Many dissidents, including Oscar Espinoa Chepe, hope that Raul Castro, Fidel's hatchet man during the anti-Batista revolution, will, if he is chosen, live up to his more recent reputation as a reformer.

"People are really hoping for change if Raul is put in charge," said Oscar. "If people speak about Fidel at all it is in the past tense. Now it's all about Raul. But if he disappoints the people there will be blood again in Cuba.

"I am working for reconciliation between Cubans and hope we will finish fighting each other. What we need now is brotherhood not political ideology."

Oscar ekes out a living as a freelance journalist, broadcasting from his kitchen and writing about reconciliation for newspapers in Madrid and Miami. He describes how the regime confiscated his life savings, his pension and all Miriam's savings, although she has never been charged with a crime.
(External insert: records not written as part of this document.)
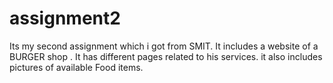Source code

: # assignment2
Its my second assignment which i got from SMIT.
It includes a website of a BURGER shop .
It has different pages related to his services.
it also includes pictures of available Food items.
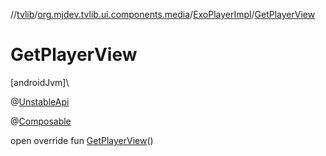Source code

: //[tvlib](../../../index.md)/[org.mjdev.tvlib.ui.components.media](../index.md)/[ExoPlayerImpl](index.md)/[GetPlayerView](-get-player-view.md)

# GetPlayerView

[androidJvm]\

@[UnstableApi](https://developer.android.com/reference/kotlin/androidx/media3/common/util/UnstableApi.html)

@[Composable](https://developer.android.com/reference/kotlin/androidx/compose/runtime/Composable.html)

open override fun [GetPlayerView](-get-player-view.md)()
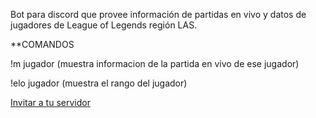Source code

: Bot para discord que provee información de partidas en vivo y datos de jugadores de League of Legends región LAS.

**COMANDOS

!m jugador (muestra informacion de la partida en vivo de ese jugador)

!elo jugador (muestra el rango del jugador)

[Invitar a tu servidor](https://discord.com/oauth2/authorize?client_id=692202081150304328&permissions=8&scope=bot)







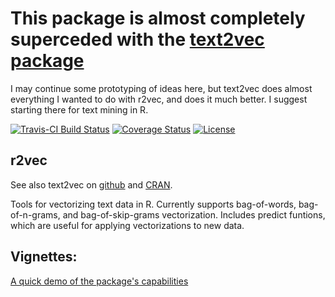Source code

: # This package is almost completely superceded with the [text2vec package](https://github.com/dselivanov/text2vec)
I may continue some prototyping of ideas here, but text2vec does almost everything I wanted to do with r2vec, and does it much better.  I suggest starting there for text mining in R.

[![Travis-CI Build Status](https://travis-ci.org/zachmayer/r2vec.svg?branch=master)](https://travis-ci.org/zachmayer/r2vec)
[![Coverage Status](https://coveralls.io/repos/zachmayer/r2vec/badge.svg?branch=master&service=github)](https://coveralls.io/github/zachmayer/r2vec?branch=master)
[![License](http://img.shields.io/:license-mit-blue.svg?style=flat)](http://badges.mit-license.org)

## r2vec
See also text2vec on [github](https://github.com/dselivanov/text2vec) and [CRAN](https://cran.rstudio.com/web/packages/text2vec/index.html).

Tools for vectorizing text data in R.  Currently supports bag-of-words, bag-of-n-grams, and bag-of-skip-grams vectorization.  Includes predict funtions, which are useful for applying vectorizations to new data.

## Vignettes:
[A quick demo of the package's capabilities](https://cdn.rawgit.com/zachmayer/r2vec/master/inst/doc/Demo.html)
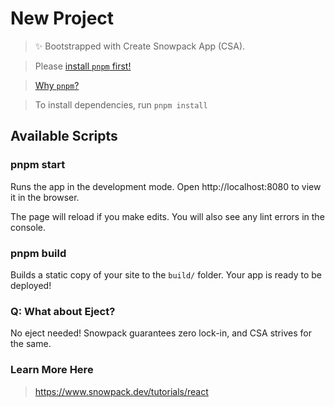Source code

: # New Project

> ✨ Bootstrapped with Create Snowpack App (CSA).

> Please [install `pnpm` first!](https://pnpm.io/installation)

> [Why `pnpm`?](https://pnpm.io/motivation)

> To install dependencies, run `pnpm install`

## Available Scripts

### pnpm start

Runs the app in the development mode.
Open http://localhost:8080 to view it in the browser.

The page will reload if you make edits.
You will also see any lint errors in the console.

### pnpm build

Builds a static copy of your site to the `build/` folder.
Your app is ready to be deployed!

### Q: What about Eject?

No eject needed! Snowpack guarantees zero lock-in, and CSA strives for the same.

### Learn More Here

> https://www.snowpack.dev/tutorials/react
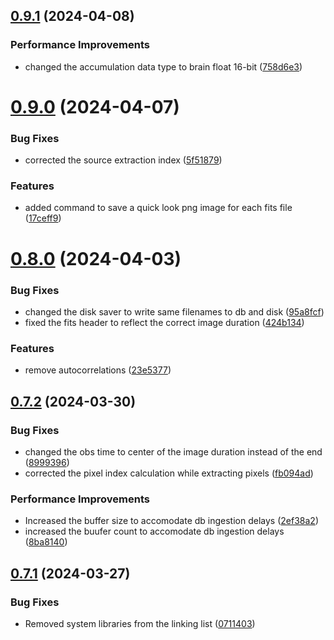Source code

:## [0.9.1](https://github.com/epic-astronomy/LWA_EPIC/compare/v0.9.0...v0.9.1) (2024-04-08)


### Performance Improvements

* changed the accumulation data type to brain float 16-bit ([758d6e3](https://github.com/epic-astronomy/LWA_EPIC/commit/758d6e35d4d10a55abc1a171f0e54ae1a352baad))



# [0.9.0](https://github.com/epic-astronomy/LWA_EPIC/compare/v0.8.0...v0.9.0) (2024-04-07)


### Bug Fixes

* corrected the source extraction index ([5f51879](https://github.com/epic-astronomy/LWA_EPIC/commit/5f51879ff257b4a00db74f0ecae4ba145f97d034))


### Features

* added command to save a quick look png image for each fits file ([17ceff9](https://github.com/epic-astronomy/LWA_EPIC/commit/17ceff96588515137d2f6cbc2c6c08ba403e6479))



# [0.8.0](https://github.com/epic-astronomy/LWA_EPIC/compare/v0.7.2...v0.8.0) (2024-04-03)


### Bug Fixes

* changed the disk saver to write same filenames to db and disk ([95a8fcf](https://github.com/epic-astronomy/LWA_EPIC/commit/95a8fcf47de2cfc3437a0f8eead7bb0cd1dc6c81))
* fixed the fits header to reflect the correct image duration ([424b134](https://github.com/epic-astronomy/LWA_EPIC/commit/424b1343194051ad88ec4ed932fe264bd1e0f1e0))


### Features

* remove autocorrelations ([23e5377](https://github.com/epic-astronomy/LWA_EPIC/commit/23e537747d34d735db65630e753f100dd8b85cd1))



## [0.7.2](https://github.com/epic-astronomy/LWA_EPIC/compare/v0.7.1...v0.7.2) (2024-03-30)


### Bug Fixes

* changed the obs time to center of the image duration instead of the end ([8999396](https://github.com/epic-astronomy/LWA_EPIC/commit/89993967776e18030cb3bd268fe3c9d0fe2e03c4))
* corrected the pixel index calculation while extracting pixels ([fb094ad](https://github.com/epic-astronomy/LWA_EPIC/commit/fb094ad4e8897aa2ac4155b83e8648fc886ecdb1))


### Performance Improvements

* Increased the buffer size to accomodate db ingestion delays ([2ef38a2](https://github.com/epic-astronomy/LWA_EPIC/commit/2ef38a23a5770b60645d2c7cfcd478cc29f46875))
* increased the buufer count to accomodate db ingestion delays ([8ba8140](https://github.com/epic-astronomy/LWA_EPIC/commit/8ba8140fd56d6e224ef1a58ae4f936b2f06ab279))



## [0.7.1](https://github.com/epic-astronomy/LWA_EPIC/compare/v0.7.0...v0.7.1) (2024-03-27)


### Bug Fixes

* Removed system libraries from the linking list ([0711403](https://github.com/epic-astronomy/LWA_EPIC/commit/07114036480a36e1e0765b959c9b8c902d5b757d))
"Look," he says holding out a card filled with tiny writing, "we still have ration cards 49 years after the revolution. This is how Castro keeps his control. Every month a person is entitled to a pound of meat mixed with soy, eight ounces of cooking oil, seven pounds of rice and a few ounces of beans. Much of the population goes hungry and the average wage is 408 pesos (£11) a month.

"But there is huge corruption around the ration cards, which are a complete waste of time because so many Cubans live off money from relatives in the US. It's really a system for keeping people under control."

And the hand of the Communist Party is never far away. "The apartment just above us is used by senior members of the political police," Oscar continued, jabbing his finger towards the corner of the ceiling.

"I don't know what they're doing up there. They [the authorities] know how to destroy people and turn them against each other, even my daughter, a lawyer has to stay away from me. But things are changing because people in the neighbourhood who used to be afraid are now talking openly to me."

As a young man, during the revolution Oscar led the youth wing of the Communist Party in his home town. "Everybody loved Fidel back then," he said, "people came back from America to work for the revolution, he was enormously popular." But then, as a young economist working with Castro, he derided his radical plans to abolish money, stop interest payments and close banks in the 1960s. "I was denounced as pro-capitalist, so they sent me to a hard-labour camp collecting bat excrement from caves to use as fertiliser."

Freed after the intercession of friends in the communist establishment, he and his wife were sent to Europe as diplomats. Soon he was watching the Berlin Wall collapse and getting into trouble for speaking about change in Cuba.

Sacked from his job, he got out an old typewriter and began writing articles critical of the regime and hosting his radio show. That was in 2003 when he was sentenced to 20 years in jail.

Today he is out on furlough because of bad health but knows that his freedom may end at any moment. But that doesn't stop him speaking out at every possible opportunity.